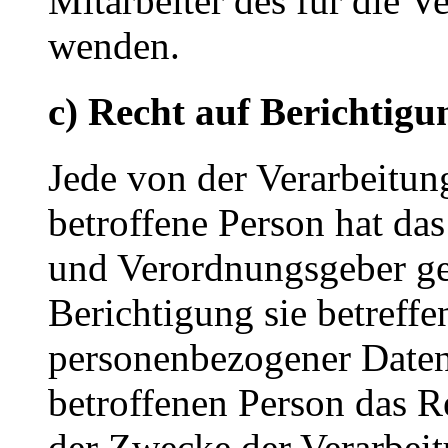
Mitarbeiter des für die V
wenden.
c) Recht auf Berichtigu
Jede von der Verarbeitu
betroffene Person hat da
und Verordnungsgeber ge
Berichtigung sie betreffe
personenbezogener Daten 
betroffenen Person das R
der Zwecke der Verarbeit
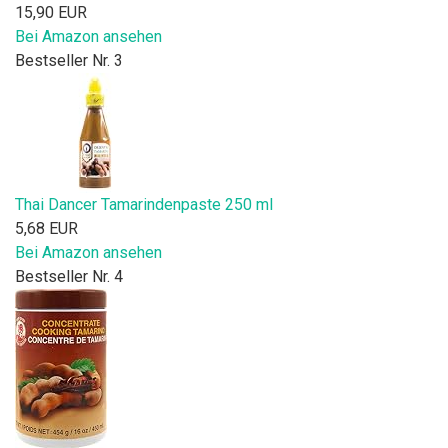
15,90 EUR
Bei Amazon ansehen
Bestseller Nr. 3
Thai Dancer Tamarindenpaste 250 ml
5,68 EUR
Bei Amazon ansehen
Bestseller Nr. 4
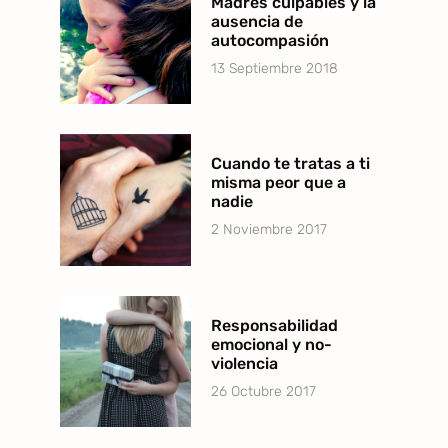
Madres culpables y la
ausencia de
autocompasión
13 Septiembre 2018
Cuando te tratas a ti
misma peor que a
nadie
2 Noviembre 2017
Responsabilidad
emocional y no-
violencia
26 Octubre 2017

#####

What you should do » The output consists of exactly the lines from the one containing "Berichtigung sie betreffe" through the last line of the listing, both included, with no pictures.

Answer to this problem »
Berichtigung sie betreffe
personenbezogener Daten 
betroffenen Person das R
der Zwecke der Verarbeit
15,90 EUR
Bei Amazon ansehen
Bestseller Nr. 3
Thai Dancer Tamarindenpaste 250 ml
5,68 EUR
Bei Amazon ansehen
Bestseller Nr. 4
Madres culpables y la
ausencia de
autocompasión
13 Septiembre 2018
Cuando te tratas a ti
misma peor que a
nadie
2 Noviembre 2017
Responsabilidad
emocional y no-
violencia
26 Octubre 2017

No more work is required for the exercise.